== Work order A ==
Answer these questions from the passage on peptic ulcer complications:
(i) What is the operation of choice for decompensated pyloric stenosis?
(ii) What share of all massive hemorrhages of the gastrointestinal tract has been estimated to stem from a peptic ulcer?
(iii) What are the essential clinical signs of a duodenal ulcer perforated into an artery?
== Work order B ==
From the passage on peptic ulcer complications, transcribe everything from "to a progressive" down to "a bilateral vagotomy.".

*** Selected excerpt

to a progressive dilatation of the stomach, which, at times, may become
massive. This condition of decompensated pyloric stenosis, which results
in the retention of ingested material and the products of gastric secretion,
is, as a rule, irreversible and is an unequivocal indication for surgical intervention. The
operation of choice is a subtotal gastrectomy, but, in view of the
characteristically poor general condition of the patient, the surgeon may
sometimes have to resort to less radical procedures, such as a
gastrojejunostomy. In the presence of a still-active ulcer, those operations
which reroute the gastric content around the duodenum in the simplest fashion
should be supplemented by a bilateral vagotomy.
Minor
bleeding occurs in the majority of patients with acute or chronic peptic ulcer.
“Occult” blood can be found with fair regularity in the stools or gastric juice
of most ulcer patients. This is the result of the oozing characteristic of
ulcerative lesions. Massive hemorrhage, which, together with perforation,
typifies the most dangerous of all ulcer complications, is fortunately far less
frequent. Reliable figures of its incidence are not available, but it has been
estimated that, of all massive hemorrhages of the gastrointestinal tract, 60%
to 75% stem from a peptic ulcer. Obliterative endarteritis or thrombosis of the
mucosal and submucosal vessels in the ulcerated tissue may be a natural
protection against bleeding from the more superficial ulcers. As a rule, the hemorrhage
is caused by erosion into a large vessel, though excessive bleeding
occasionally also derives from smaller arteries or veins whose drainage is
impaired. A decisive factor for the degree of bleeding is the location of the
ulcer. Gastric ulcers have often caused excessive blood loss, but the most
frequent origin of a massive hemorrhage is the ulcer of the posterior
portion of the duodenal bulb, because here the ulcer can penetrate into the
walls of the gastroduodenal and retroduodenal (posterior and superior
pancreaticoduodenal) arteries, which course just behind the first portion of
the duodenum.
The
essential clinical signs of a duodenal ulcer perforated into an artery are
massive melena and acute vascular collapse. The shock may appear suddenly and
very shortly after the opening of an artery, or it may be delayed for several
hours. In striking contrast to the hemorrhages due to gastric ulcer and
esophageal ulcers or varices, hematemesis is rare with bleeding from a duodenal
ulcer, because the blood, originating from beyond the spastic pylorus, is
propelled into the small intestine and does not regurgitate to the stomach. In
some cases sudden bleeding comes as a complete sur- prise to patients who have
had no previous complaints or signs pointing to the presence of an ulcer, and
this may be the first event to indicate the existence of a “silent” ulcer. The
differential diagnosis of the origin of the bleeding and its localization may,
at times, be extremely difficult. Emergent upper endoscopy in patients with
upper gastrointestinal bleeding is usually indicated. X-ray examination is
often of little help, because such a bleeding ulcer may fail to show the
usually typical perifocal changes, and because the niche may be filled with
blood coagulum. Endoscopic therapy with electrocautery, clipping, or injections
is attempted to stop the bleeding, along with giving intravenous fluids and/or
blood and with proton pump inhibitor therapy.

******
*** Excerpted records

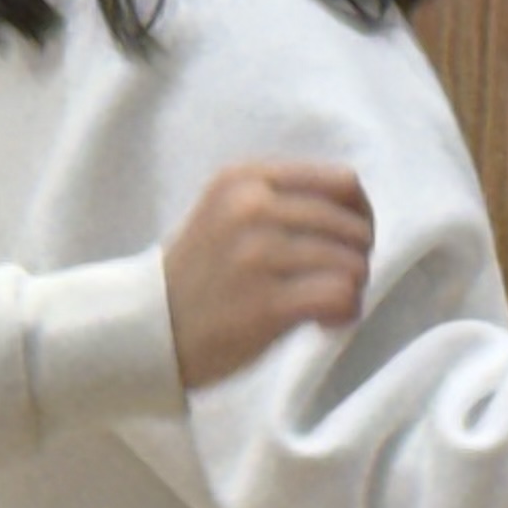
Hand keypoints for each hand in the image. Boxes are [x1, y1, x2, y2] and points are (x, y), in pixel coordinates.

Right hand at [163, 162, 375, 391]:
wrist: (147, 329)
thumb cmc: (200, 275)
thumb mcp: (228, 212)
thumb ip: (282, 200)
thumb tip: (358, 216)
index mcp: (244, 179)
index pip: (342, 182)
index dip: (359, 215)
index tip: (344, 243)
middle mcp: (250, 208)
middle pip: (353, 226)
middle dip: (355, 257)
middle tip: (331, 282)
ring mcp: (257, 254)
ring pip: (353, 262)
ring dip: (351, 289)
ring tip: (324, 306)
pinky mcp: (265, 302)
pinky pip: (341, 295)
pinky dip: (344, 313)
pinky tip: (322, 323)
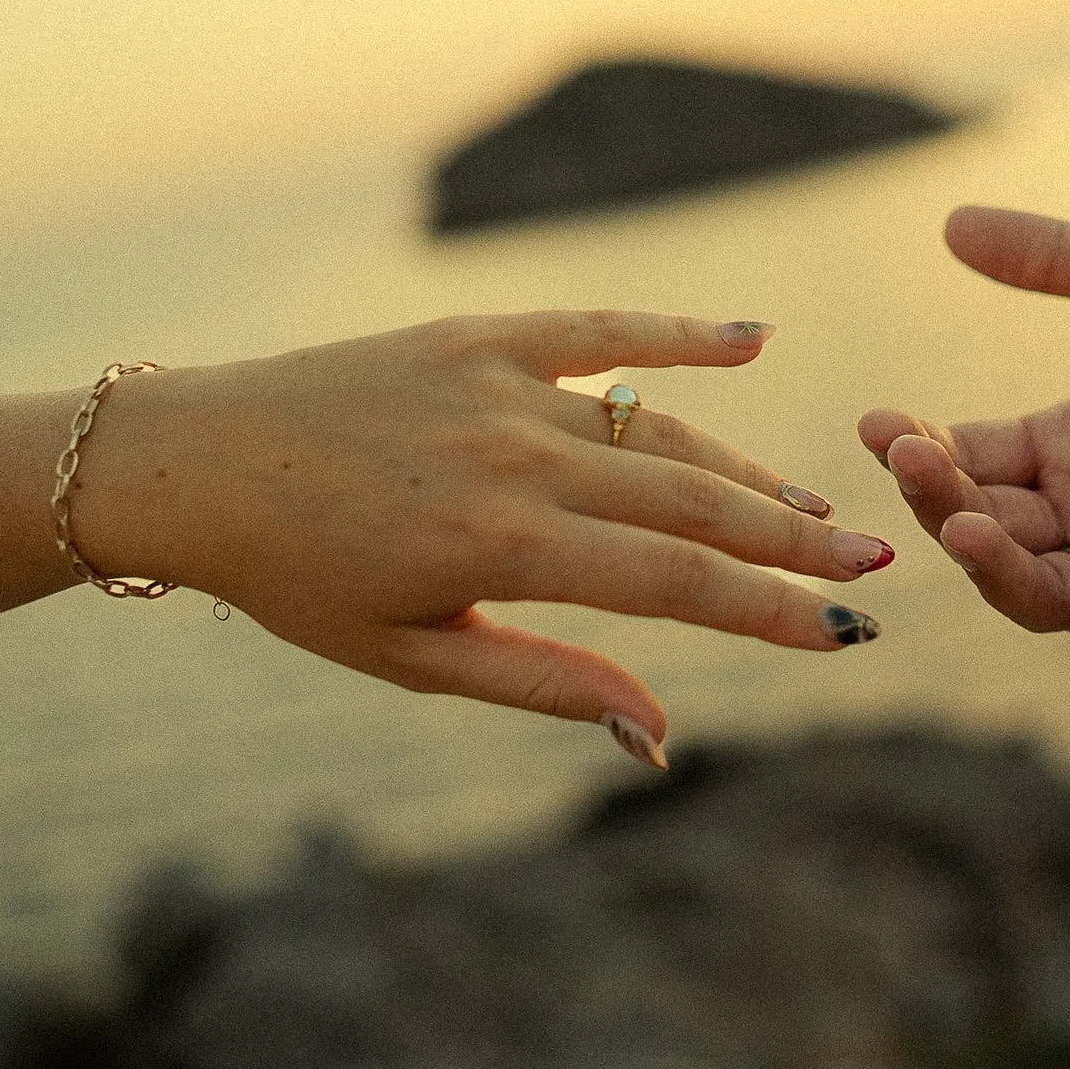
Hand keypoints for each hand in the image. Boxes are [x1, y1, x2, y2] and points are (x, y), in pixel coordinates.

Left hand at [75, 312, 891, 764]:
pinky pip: (604, 329)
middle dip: (796, 537)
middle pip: (697, 500)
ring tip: (817, 505)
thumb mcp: (415, 657)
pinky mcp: (479, 335)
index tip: (849, 629)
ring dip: (751, 467)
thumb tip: (658, 739)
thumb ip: (547, 684)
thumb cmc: (296, 582)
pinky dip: (682, 334)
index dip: (774, 609)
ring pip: (665, 428)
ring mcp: (503, 384)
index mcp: (503, 548)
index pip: (679, 583)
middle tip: (877, 561)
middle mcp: (517, 458)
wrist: (191, 466)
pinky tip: (754, 342)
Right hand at [859, 209, 1069, 672]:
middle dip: (940, 505)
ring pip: (1041, 600)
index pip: (970, 459)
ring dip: (997, 572)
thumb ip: (1068, 261)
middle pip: (987, 534)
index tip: (879, 420)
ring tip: (975, 525)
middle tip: (919, 461)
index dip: (918, 449)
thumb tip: (951, 224)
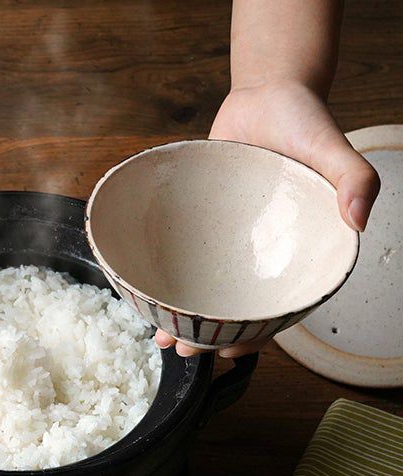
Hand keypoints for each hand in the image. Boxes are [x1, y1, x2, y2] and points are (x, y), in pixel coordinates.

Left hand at [156, 80, 380, 357]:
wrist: (266, 94)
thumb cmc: (305, 120)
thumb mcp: (333, 145)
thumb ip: (354, 177)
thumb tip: (358, 220)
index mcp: (294, 251)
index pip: (276, 307)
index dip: (256, 335)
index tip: (230, 351)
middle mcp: (259, 254)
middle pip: (234, 309)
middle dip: (209, 337)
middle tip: (185, 350)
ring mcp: (228, 244)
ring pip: (205, 292)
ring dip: (184, 319)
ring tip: (162, 337)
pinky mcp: (201, 227)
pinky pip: (183, 260)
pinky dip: (165, 281)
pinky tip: (146, 297)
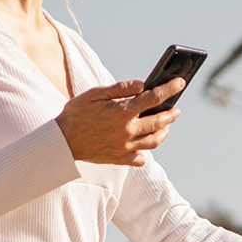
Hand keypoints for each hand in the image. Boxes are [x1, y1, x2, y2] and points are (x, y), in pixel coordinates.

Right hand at [55, 77, 184, 165]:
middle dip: (171, 113)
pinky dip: (146, 151)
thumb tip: (142, 84)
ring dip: (164, 132)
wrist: (62, 141)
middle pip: (159, 122)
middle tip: (176, 108)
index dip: (169, 88)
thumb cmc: (76, 113)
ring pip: (154, 141)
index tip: (180, 83)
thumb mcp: (96, 94)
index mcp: (123, 112)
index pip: (154, 98)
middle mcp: (128, 131)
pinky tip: (145, 144)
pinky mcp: (120, 158)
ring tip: (166, 125)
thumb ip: (121, 88)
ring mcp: (125, 147)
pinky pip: (140, 158)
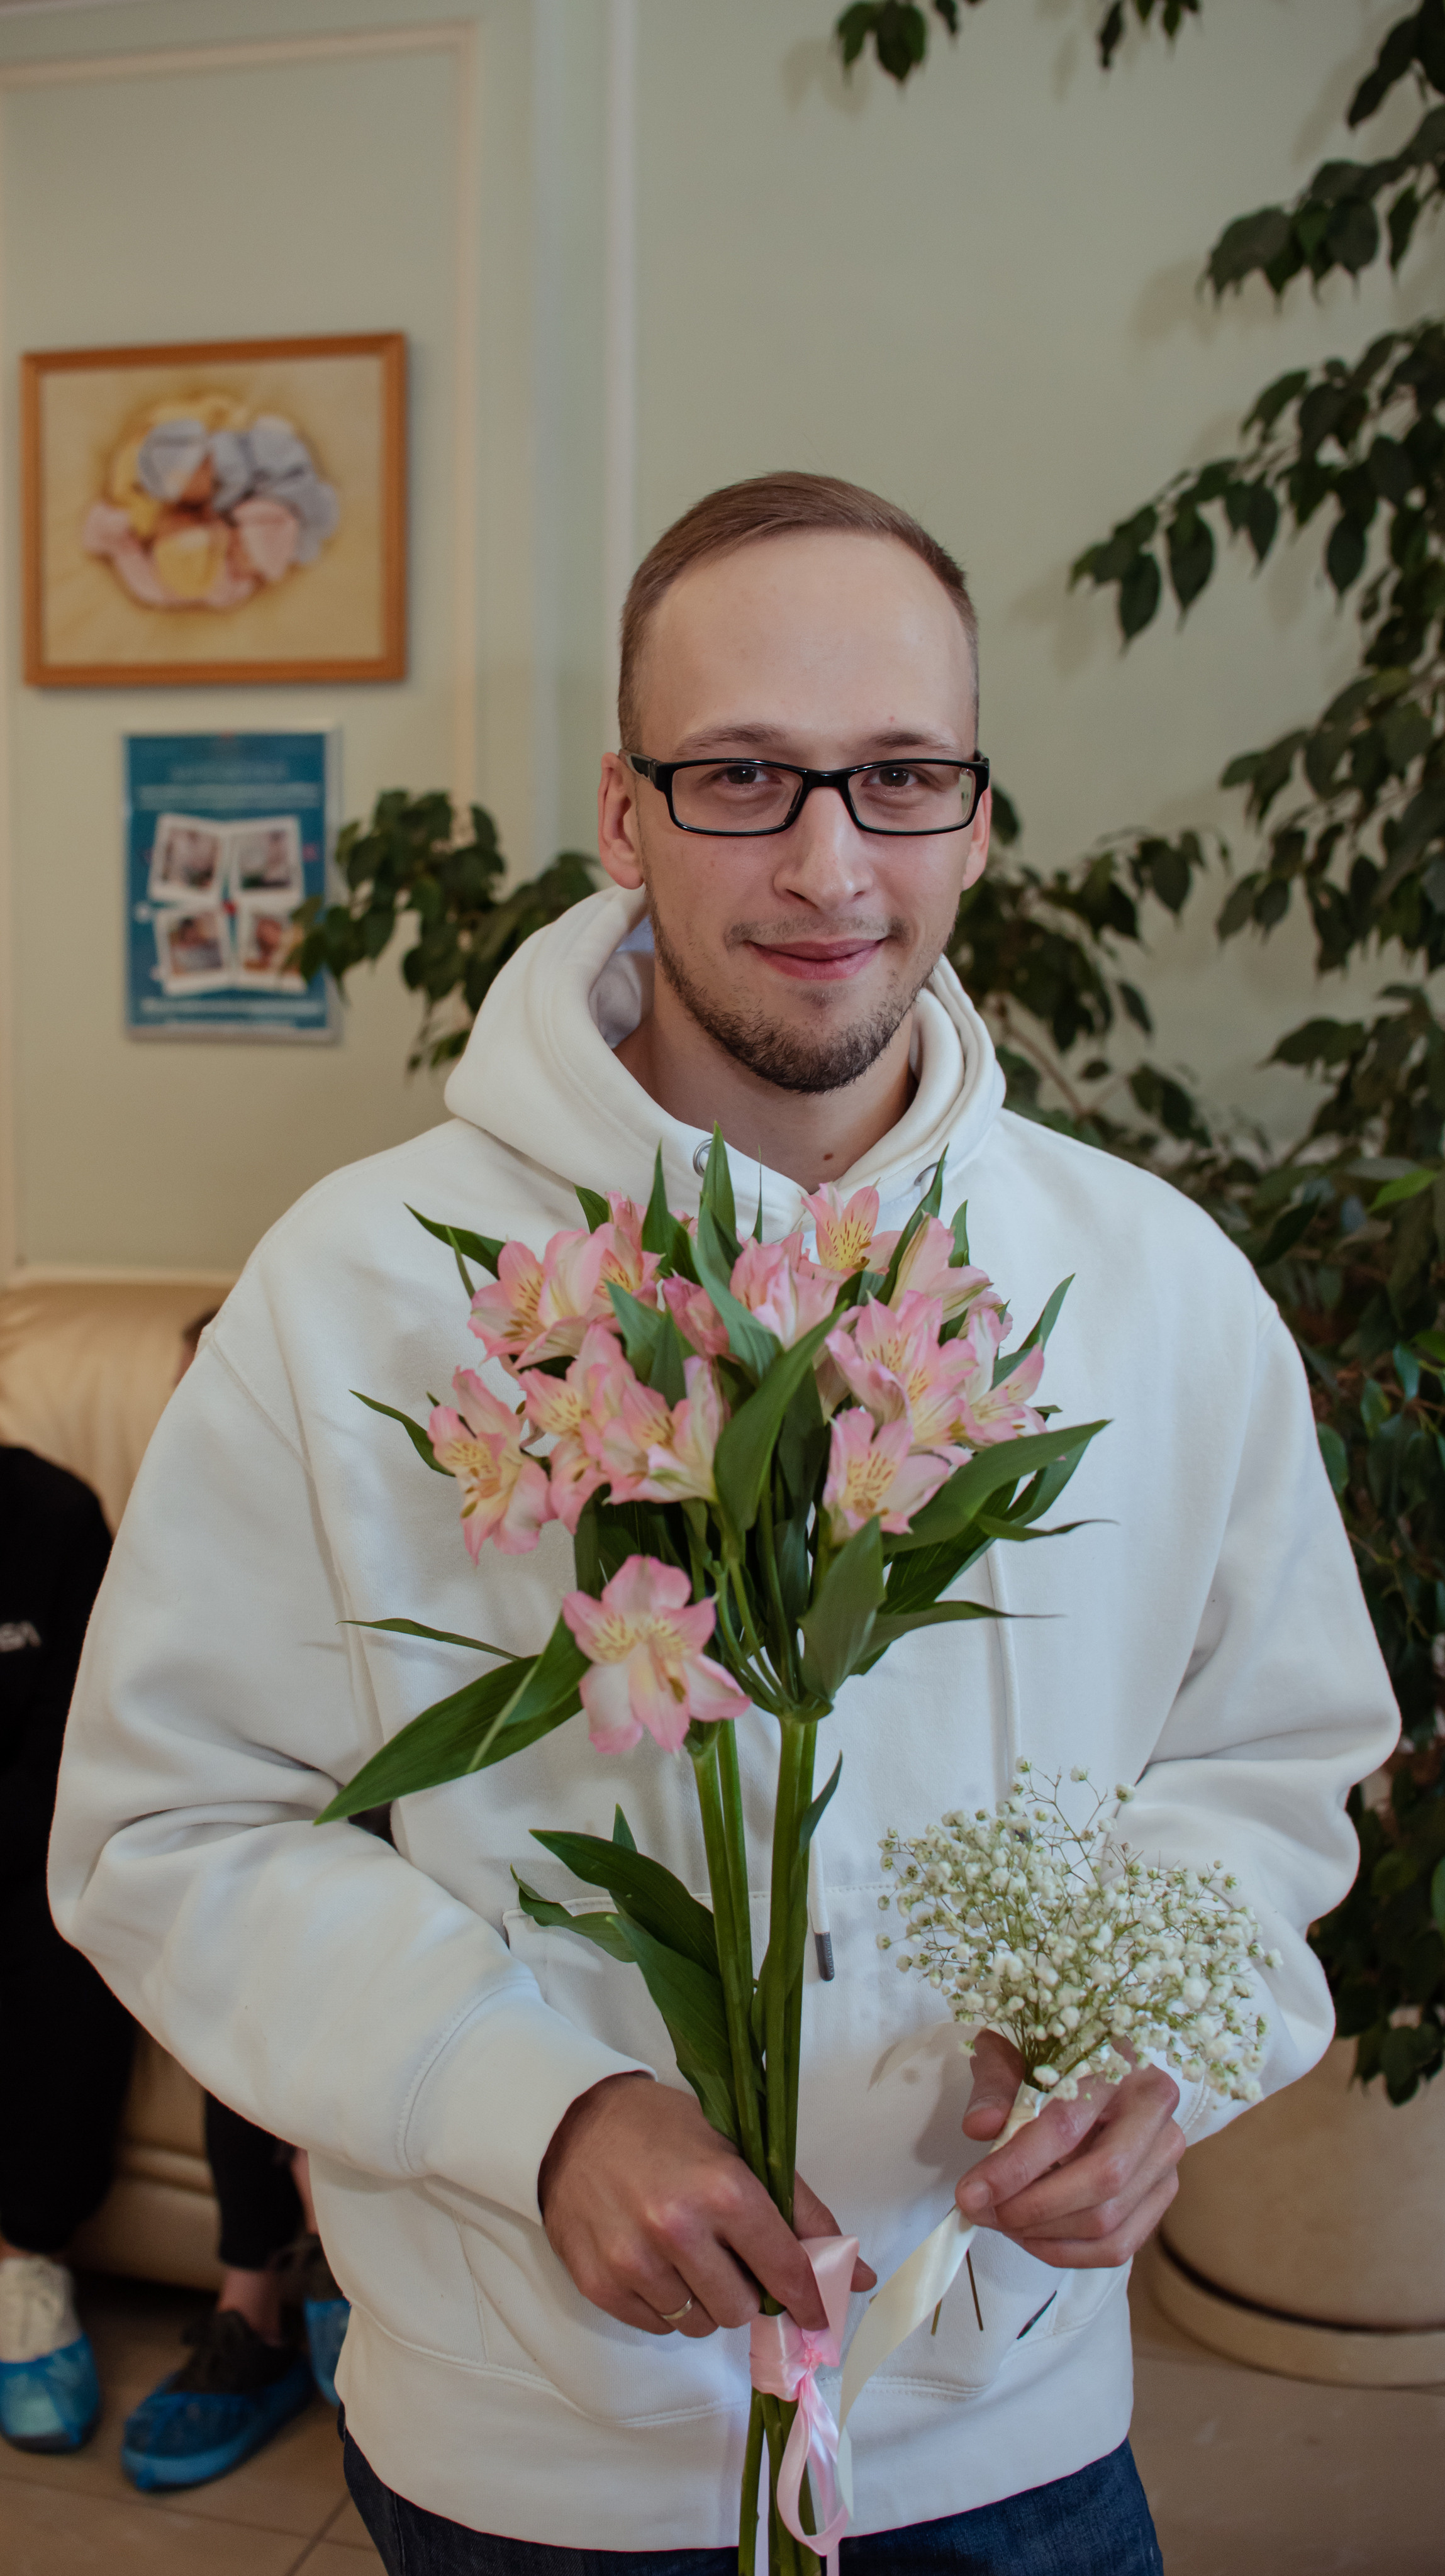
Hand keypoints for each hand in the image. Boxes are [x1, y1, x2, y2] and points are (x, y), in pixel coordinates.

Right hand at [538, 2072, 875, 2338]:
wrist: (573, 2124)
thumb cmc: (665, 2130)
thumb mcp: (738, 2149)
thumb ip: (799, 2210)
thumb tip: (855, 2275)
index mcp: (723, 2189)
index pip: (785, 2269)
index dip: (809, 2299)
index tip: (818, 2316)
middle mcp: (678, 2229)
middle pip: (742, 2308)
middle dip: (747, 2290)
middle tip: (730, 2258)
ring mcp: (634, 2262)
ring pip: (700, 2323)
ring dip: (705, 2300)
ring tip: (688, 2256)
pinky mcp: (600, 2285)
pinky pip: (659, 2327)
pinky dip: (667, 2305)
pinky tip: (656, 2263)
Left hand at [954, 2030, 1183, 2268]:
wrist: (1082, 2065)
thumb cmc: (1043, 2060)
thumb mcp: (1010, 2055)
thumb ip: (994, 2089)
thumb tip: (980, 2126)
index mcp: (1119, 2064)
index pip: (1069, 2124)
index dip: (1017, 2165)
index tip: (972, 2190)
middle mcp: (1155, 2112)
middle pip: (1103, 2178)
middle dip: (1033, 2206)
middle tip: (981, 2211)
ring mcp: (1165, 2158)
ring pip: (1109, 2220)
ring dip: (1044, 2233)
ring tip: (998, 2220)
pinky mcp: (1160, 2194)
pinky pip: (1118, 2245)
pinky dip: (1067, 2251)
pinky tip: (1029, 2235)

******

== Solution A ==
(i) A subtotal gastrectomy.
(ii) 60% to 75%.
(iii) Massive melena and acute vascular collapse.

== Solution B ==
to a progressive dilatation of the stomach, which, at times, may become
massive. This condition of decompensated pyloric stenosis, which results
in the retention of ingested material and the products of gastric secretion,
is, as a rule, irreversible and is an unequivocal indication for surgical intervention. The
operation of choice is a subtotal gastrectomy, but, in view of the
characteristically poor general condition of the patient, the surgeon may
sometimes have to resort to less radical procedures, such as a
gastrojejunostomy. In the presence of a still-active ulcer, those operations
which reroute the gastric content around the duodenum in the simplest fashion
should be supplemented by a bilateral vagotomy.